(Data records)

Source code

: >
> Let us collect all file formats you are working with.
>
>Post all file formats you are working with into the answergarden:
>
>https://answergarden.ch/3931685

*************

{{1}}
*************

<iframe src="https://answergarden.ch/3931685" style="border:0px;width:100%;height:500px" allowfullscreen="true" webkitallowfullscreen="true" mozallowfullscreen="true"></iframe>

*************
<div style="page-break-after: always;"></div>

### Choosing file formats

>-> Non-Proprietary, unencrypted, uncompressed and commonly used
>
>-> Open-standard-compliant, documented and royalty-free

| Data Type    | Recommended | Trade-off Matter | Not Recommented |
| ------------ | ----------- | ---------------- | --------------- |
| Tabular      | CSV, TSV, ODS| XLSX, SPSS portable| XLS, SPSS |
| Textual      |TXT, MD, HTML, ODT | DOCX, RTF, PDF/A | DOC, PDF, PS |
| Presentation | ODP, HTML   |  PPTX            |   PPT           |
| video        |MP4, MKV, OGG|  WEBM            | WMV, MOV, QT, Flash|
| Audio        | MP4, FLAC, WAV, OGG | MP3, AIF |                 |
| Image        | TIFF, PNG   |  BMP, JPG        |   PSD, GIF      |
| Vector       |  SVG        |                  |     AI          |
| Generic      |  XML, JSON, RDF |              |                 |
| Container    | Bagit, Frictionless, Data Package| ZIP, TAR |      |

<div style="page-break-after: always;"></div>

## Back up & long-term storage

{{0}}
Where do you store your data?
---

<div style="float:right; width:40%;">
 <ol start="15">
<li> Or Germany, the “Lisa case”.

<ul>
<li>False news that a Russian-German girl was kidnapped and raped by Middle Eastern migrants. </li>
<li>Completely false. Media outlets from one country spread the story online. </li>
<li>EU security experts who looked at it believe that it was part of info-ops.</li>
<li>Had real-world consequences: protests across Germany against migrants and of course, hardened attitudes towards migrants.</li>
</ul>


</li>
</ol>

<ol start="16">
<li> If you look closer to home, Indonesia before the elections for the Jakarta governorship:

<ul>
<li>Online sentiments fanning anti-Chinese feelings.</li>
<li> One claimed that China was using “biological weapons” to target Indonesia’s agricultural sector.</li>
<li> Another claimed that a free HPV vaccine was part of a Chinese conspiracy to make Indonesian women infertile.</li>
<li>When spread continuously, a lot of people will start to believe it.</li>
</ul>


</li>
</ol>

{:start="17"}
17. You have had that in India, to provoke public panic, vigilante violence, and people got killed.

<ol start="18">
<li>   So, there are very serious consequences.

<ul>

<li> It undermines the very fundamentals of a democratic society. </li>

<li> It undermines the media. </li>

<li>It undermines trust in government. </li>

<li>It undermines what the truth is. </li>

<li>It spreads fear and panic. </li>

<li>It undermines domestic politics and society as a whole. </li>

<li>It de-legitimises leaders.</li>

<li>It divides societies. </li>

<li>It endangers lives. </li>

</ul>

- PROBLEM REQUIREMENTS
For the word "file", say how many lines of the records above contain it. Reply with the number alone.

- EXERCISE ANSWER
3